=== How to complete this task ===
Looking at the records below, count how many lines contain the string "pancreatic". Give that number alone.
(Beginning of Records for the task)
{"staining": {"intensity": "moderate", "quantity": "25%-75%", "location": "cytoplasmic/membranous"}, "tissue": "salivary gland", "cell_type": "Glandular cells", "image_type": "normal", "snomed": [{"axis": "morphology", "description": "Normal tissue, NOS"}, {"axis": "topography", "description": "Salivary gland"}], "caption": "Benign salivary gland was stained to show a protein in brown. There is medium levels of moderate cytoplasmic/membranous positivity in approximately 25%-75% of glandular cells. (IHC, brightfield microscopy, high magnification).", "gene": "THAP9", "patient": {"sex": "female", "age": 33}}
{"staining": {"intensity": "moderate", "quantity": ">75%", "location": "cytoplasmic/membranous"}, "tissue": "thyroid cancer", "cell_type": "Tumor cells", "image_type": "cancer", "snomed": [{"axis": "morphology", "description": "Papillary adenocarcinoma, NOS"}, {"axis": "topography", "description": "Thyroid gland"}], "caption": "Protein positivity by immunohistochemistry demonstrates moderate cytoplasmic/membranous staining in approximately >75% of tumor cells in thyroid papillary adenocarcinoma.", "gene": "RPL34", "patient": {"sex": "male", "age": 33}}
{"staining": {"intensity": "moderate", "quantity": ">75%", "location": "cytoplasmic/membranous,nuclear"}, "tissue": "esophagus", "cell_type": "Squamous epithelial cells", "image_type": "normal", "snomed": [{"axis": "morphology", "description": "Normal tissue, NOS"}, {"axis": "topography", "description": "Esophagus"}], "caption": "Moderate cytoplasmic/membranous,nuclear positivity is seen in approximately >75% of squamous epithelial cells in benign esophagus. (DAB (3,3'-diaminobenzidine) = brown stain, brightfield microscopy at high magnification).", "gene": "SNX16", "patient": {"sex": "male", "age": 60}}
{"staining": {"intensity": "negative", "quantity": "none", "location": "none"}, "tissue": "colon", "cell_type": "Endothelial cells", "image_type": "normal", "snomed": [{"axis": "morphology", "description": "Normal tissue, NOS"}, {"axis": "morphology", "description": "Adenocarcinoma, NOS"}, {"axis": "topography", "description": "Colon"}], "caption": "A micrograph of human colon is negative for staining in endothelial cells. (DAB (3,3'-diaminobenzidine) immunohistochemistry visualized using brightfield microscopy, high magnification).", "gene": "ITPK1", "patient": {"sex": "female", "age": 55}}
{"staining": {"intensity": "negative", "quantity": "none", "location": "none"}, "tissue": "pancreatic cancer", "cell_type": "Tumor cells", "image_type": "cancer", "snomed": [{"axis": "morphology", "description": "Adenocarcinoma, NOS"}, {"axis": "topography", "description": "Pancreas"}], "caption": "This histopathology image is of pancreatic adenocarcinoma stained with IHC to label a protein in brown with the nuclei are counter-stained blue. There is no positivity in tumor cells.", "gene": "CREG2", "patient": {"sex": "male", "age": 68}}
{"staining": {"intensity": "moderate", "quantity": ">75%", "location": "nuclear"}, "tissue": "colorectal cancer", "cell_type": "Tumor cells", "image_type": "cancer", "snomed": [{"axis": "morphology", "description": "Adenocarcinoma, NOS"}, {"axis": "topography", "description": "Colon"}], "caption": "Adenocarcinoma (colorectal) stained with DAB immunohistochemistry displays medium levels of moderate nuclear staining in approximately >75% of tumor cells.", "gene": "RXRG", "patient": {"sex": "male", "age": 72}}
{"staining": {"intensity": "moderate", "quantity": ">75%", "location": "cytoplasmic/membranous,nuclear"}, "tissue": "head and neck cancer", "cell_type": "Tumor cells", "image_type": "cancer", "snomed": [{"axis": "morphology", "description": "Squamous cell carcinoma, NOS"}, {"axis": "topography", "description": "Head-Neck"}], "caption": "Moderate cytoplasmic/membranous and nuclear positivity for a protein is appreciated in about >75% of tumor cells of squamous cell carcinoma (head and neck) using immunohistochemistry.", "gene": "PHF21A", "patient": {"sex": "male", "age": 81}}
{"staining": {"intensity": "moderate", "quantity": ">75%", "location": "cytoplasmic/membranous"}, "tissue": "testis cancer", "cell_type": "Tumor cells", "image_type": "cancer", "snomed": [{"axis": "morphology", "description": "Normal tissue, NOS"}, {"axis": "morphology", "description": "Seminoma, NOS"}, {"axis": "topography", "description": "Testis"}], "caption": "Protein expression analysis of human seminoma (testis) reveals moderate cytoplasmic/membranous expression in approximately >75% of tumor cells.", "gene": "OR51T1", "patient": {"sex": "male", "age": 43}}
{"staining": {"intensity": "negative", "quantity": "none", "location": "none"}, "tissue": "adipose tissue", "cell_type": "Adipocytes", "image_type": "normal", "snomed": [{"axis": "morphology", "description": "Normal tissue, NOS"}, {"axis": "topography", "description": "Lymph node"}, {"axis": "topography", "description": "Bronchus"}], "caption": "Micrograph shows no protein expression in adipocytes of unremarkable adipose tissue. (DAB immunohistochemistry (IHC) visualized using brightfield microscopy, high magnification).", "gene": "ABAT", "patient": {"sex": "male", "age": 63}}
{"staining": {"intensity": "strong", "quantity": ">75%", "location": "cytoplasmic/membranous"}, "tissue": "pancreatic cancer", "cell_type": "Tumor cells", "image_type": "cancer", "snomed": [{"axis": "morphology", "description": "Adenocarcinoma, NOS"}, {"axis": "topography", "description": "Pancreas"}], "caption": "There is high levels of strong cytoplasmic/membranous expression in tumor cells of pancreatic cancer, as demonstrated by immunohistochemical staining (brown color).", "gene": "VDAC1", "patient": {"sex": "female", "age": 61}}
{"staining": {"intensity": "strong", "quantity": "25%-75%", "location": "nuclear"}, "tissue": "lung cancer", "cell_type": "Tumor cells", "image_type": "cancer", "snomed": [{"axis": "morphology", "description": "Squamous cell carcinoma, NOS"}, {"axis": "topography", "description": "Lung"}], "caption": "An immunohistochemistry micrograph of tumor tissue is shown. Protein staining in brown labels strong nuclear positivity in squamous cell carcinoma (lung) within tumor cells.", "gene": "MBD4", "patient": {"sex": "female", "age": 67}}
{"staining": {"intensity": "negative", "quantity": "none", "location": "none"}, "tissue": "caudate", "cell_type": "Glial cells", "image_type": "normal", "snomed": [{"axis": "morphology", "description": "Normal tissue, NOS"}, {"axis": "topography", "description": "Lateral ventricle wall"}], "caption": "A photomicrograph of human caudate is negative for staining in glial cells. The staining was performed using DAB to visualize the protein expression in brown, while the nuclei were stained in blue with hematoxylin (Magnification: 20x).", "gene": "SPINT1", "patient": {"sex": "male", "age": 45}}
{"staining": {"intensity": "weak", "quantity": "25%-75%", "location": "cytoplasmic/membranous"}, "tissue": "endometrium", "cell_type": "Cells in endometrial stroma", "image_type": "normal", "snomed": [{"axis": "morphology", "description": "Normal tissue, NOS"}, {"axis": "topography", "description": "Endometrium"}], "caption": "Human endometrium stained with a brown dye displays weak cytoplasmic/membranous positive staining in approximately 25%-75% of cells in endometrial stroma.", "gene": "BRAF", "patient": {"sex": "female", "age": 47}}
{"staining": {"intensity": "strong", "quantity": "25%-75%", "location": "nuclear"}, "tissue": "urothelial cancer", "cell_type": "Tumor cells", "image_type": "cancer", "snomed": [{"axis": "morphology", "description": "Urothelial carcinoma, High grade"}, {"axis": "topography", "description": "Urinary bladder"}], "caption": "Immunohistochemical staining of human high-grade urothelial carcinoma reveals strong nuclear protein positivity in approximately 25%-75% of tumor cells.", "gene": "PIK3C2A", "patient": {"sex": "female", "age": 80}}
(End of Records for the task)
=== Written reply ===
2